Start of LISTED ENTRIES
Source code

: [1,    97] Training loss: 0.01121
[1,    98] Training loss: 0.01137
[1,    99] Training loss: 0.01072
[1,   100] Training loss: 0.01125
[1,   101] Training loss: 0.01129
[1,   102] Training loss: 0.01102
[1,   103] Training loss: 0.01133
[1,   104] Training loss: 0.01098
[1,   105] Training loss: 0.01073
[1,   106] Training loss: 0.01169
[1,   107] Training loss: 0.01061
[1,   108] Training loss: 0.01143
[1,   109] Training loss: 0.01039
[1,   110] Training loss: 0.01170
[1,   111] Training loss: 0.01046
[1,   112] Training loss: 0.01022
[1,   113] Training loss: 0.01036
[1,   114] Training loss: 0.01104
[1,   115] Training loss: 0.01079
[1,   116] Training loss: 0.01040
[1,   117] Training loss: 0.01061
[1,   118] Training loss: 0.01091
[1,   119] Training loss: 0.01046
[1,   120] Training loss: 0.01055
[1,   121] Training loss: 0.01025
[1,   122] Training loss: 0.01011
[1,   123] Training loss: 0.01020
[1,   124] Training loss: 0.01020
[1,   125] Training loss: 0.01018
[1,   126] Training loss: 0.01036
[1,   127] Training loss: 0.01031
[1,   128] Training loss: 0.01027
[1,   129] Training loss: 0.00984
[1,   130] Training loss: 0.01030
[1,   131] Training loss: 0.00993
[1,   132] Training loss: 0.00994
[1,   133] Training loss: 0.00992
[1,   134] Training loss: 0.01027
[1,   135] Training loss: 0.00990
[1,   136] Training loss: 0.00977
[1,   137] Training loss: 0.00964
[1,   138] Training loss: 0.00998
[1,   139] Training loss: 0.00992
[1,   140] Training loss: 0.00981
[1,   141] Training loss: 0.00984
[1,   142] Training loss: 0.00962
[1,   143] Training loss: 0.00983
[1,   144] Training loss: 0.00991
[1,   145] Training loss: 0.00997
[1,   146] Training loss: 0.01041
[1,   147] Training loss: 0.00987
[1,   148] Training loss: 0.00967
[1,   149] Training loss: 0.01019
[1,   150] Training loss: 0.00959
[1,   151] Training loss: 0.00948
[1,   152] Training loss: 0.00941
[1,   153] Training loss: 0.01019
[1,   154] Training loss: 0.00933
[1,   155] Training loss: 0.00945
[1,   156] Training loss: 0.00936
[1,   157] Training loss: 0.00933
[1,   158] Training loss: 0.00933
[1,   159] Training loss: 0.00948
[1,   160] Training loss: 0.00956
End of LISTED ENTRIES
TRY IT: Using the data above, repeat exactly the lines that begin at the line with "Training loss: 0.01039" and end at the line with "133] Training loss: 0.00992", both ends included.

WORKED SOLUTION:
[1,   109] Training loss: 0.01039
[1,   110] Training loss: 0.01170
[1,   111] Training loss: 0.01046
[1,   112] Training loss: 0.01022
[1,   113] Training loss: 0.01036
[1,   114] Training loss: 0.01104
[1,   115] Training loss: 0.01079
[1,   116] Training loss: 0.01040
[1,   117] Training loss: 0.01061
[1,   118] Training loss: 0.01091
[1,   119] Training loss: 0.01046
[1,   120] Training loss: 0.01055
[1,   121] Training loss: 0.01025
[1,   122] Training loss: 0.01011
[1,   123] Training loss: 0.01020
[1,   124] Training loss: 0.01020
[1,   125] Training loss: 0.01018
[1,   126] Training loss: 0.01036
[1,   127] Training loss: 0.01031
[1,   128] Training loss: 0.01027
[1,   129] Training loss: 0.00984
[1,   130] Training loss: 0.01030
[1,   131] Training loss: 0.00993
[1,   132] Training loss: 0.00994
[1,   133] Training loss: 0.00992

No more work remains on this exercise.